General Observations

  1. As noted the last time I ran this benchmark, VACUUM is significantly slower in Spark. On the odd chance that you aren’t using Deletion Vectors in Fabric, you could use the Delta-rs library to vacuum your tables.
  2. OPTIMIZE is generally faster via Delta-rs. The reason for this is primarily that the Native Execution Engine doesn’t support the entire compaction code path and results in two fallbacks to execution on the JVM. I anticipate this will get much faster once we ship support for this code path.
  3. In all benchmarks where Polars didn’t run into OOM before getting to the ad-hoc query test, it was consistently the fastest engine at this aggregative query.
  4. Spark was the only engine to complete the entire battery of benchmark scenarios with not a single out-of-memory exception. This is the result of the Native Execution Engine’s highly efficient use of columnar memory, outside the JVM. Where JVM memory is needed for any fallbacks (i.e., when running OPTIMIZE), memory is dynamically allocated between on-heap and off-heap as needed.
  5. Spark consistently sees greater relative improvement in execution time via adding more compute as compared to the other engines. Daft got slower at 1.2GB scale going from 4 to 8-vCores and also got slower at the 12.7GB scale going from 16 to 32-vCores.

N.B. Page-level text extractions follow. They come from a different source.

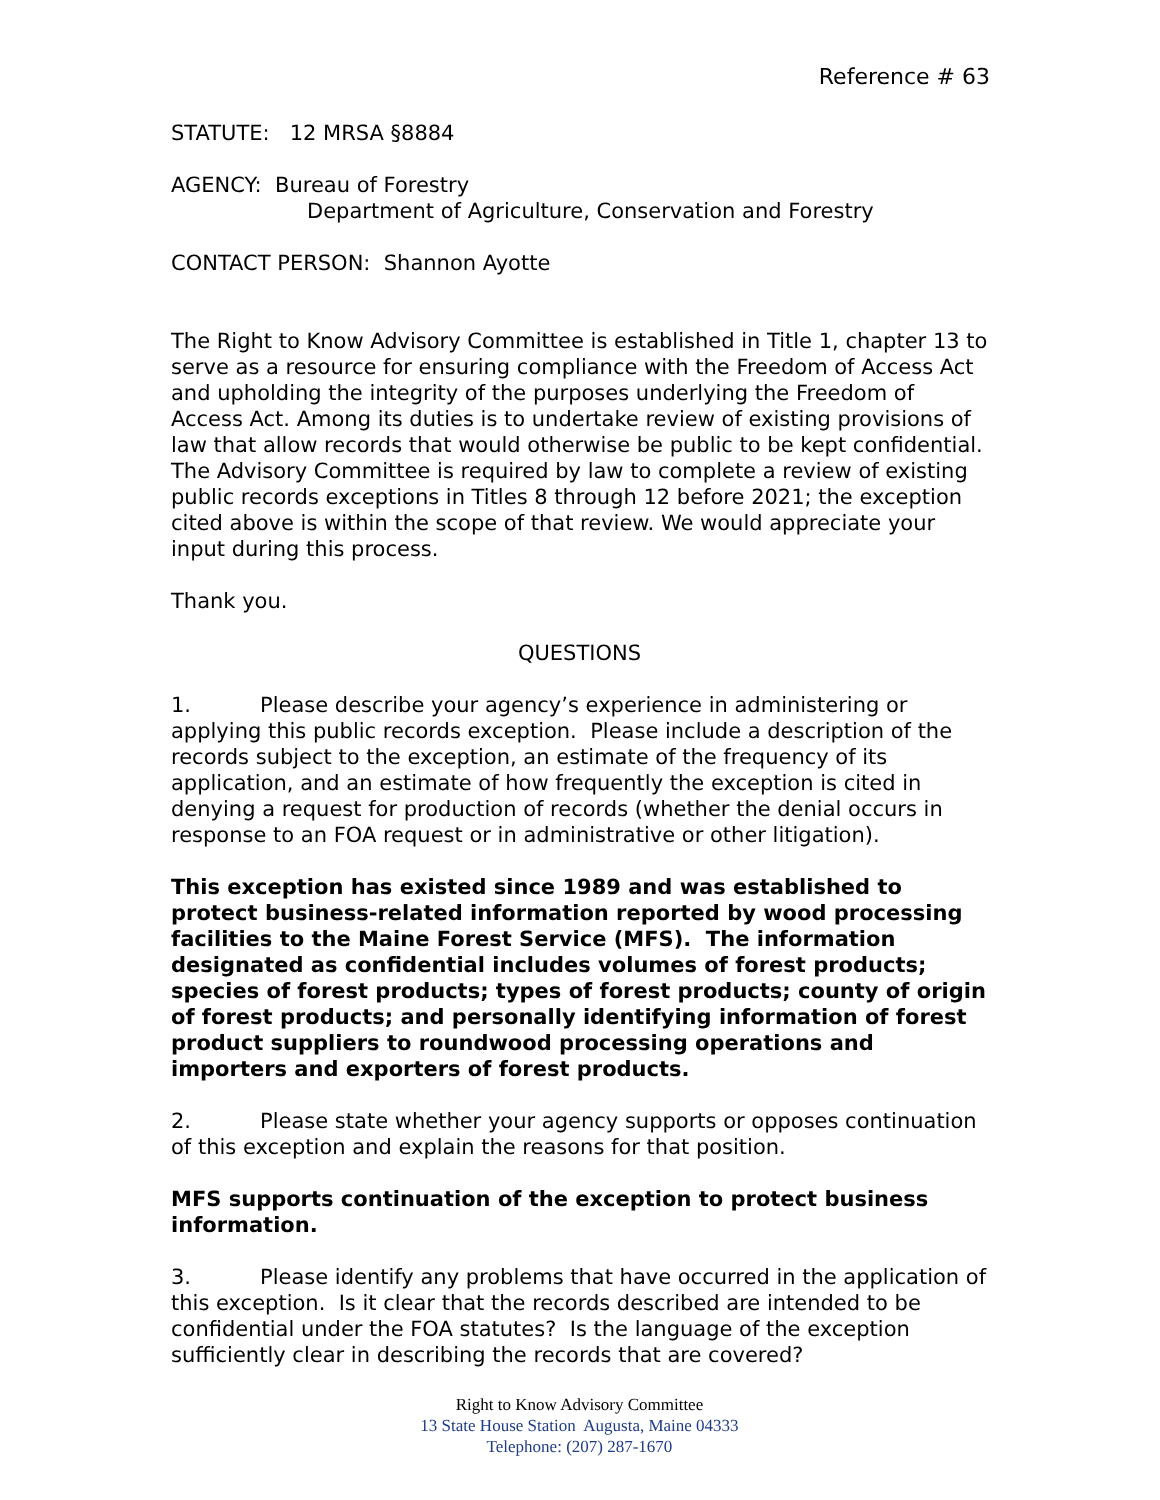Reference # 63
STATUTE: 12 MRSA §8884
AGENCY: Bureau of Forestry
Department of Agriculture, Conservation and Forestry
CONTACT PERSON: Shannon Ayotte
The Right to Know Advisory Committee is established in Title 1, chapter 13 to serve as a resource for ensuring compliance with the Freedom of Access Act and upholding the integrity of the purposes underlying the Freedom of Access Act. Among its duties is to undertake review of existing provisions of law that allow records that would otherwise be public to be kept confidential. The Advisory Committee is required by law to complete a review of existing public records exceptions in Titles 8 through 12 before 2021; the exception cited above is within the scope of that review. We would appreciate your input during this process.
Thank you.
QUESTIONS
1. Please describe your agency’s experience in administering or applying this public records exception. Please include a description of the records subject to the exception, an estimate of the frequency of its application, and an estimate of how frequently the exception is cited in denying a request for production of records (whether the denial occurs in response to an FOA request or in administrative or other litigation).
This exception has existed since 1989 and was established to protect business-related information reported by wood processing facilities to the Maine Forest Service (MFS). The information designated as confidential includes volumes of forest products; species of forest products; types of forest products; county of origin of forest products; and personally identifying information of forest product suppliers to roundwood processing operations and importers and exporters of forest products.
2. Please state whether your agency supports or opposes continuation of this exception and explain the reasons for that position.
MFS supports continuation of the exception to protect business information.
3. Please identify any problems that have occurred in the application of this exception. Is it clear that the records described are intended to be confidential under the FOA statutes? Is the language of the exception sufficiently clear in describing the records that are covered?
Right to Know Advisory Committee
13 State House Station Augusta, Maine 04333
Telephone: (207) 287-1670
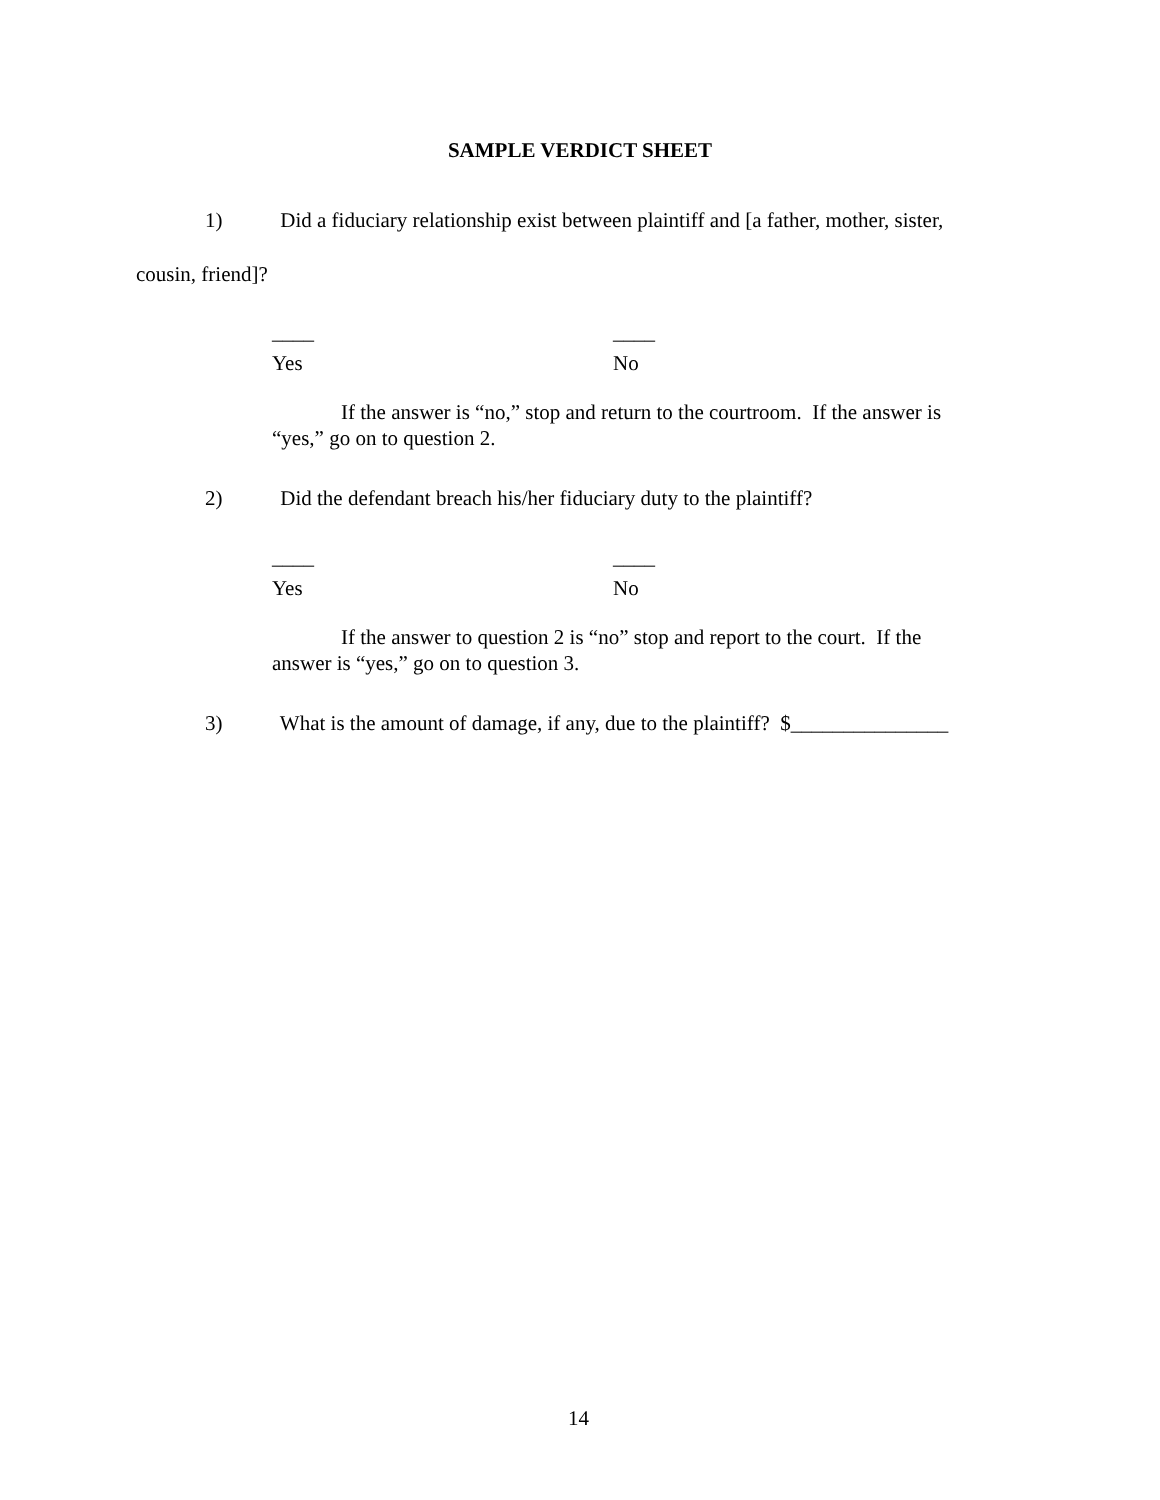SAMPLE VERDICT SHEET
1) Did a fiduciary relationship exist between plaintiff and [a father, mother, sister,
cousin, friend]?
____ ____
Yes No
If the answer is “no,” stop and return to the courtroom. If the answer is
“yes,” go on to question 2.
2) Did the defendant breach his/her fiduciary duty to the plaintiff?
____ ____
Yes No
If the answer to question 2 is “no” stop and report to the court. If the
answer is “yes,” go on to question 3.
3) What is the amount of damage, if any, due to the plaintiff? $_______________
14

Which Engine Gained the Most Ground Since December ‘24?

While all engines got much faster, Fabric Spark with the Native Execution Engine saw the greatest performance gains relative to December ‘24 (between 1.6x-2x faster depending on the data scale and cluster config). Spark increased its advantage over single-machine engines at the 12.7GB scale while also getting even more competitive at the 1.2GB scale.

So Is It Time to Ditch Spark?

Unless your data is around 100MB compressed, you don’t project growth up to 1GB in the next couple of years, and you are okay with trailing Delta lake compatibility (no support for Deletion Vectors), I’d say it’s a hard no to give up on Spark anytime soon. While DuckDB, Polars, and Daft all leverage columnar memory and vectorized execution via either C++ or Rust implementations, Fabric Spark with the Native Execution Engine (via Velox and Apache Gluten) does as well. And guess what? There’s plenty of additional optimizations still planned for Fabric Spark and the Native Execution Engine that will continue to improve performance in the coming year. I look forward to seeing where things stand in 2026 😁.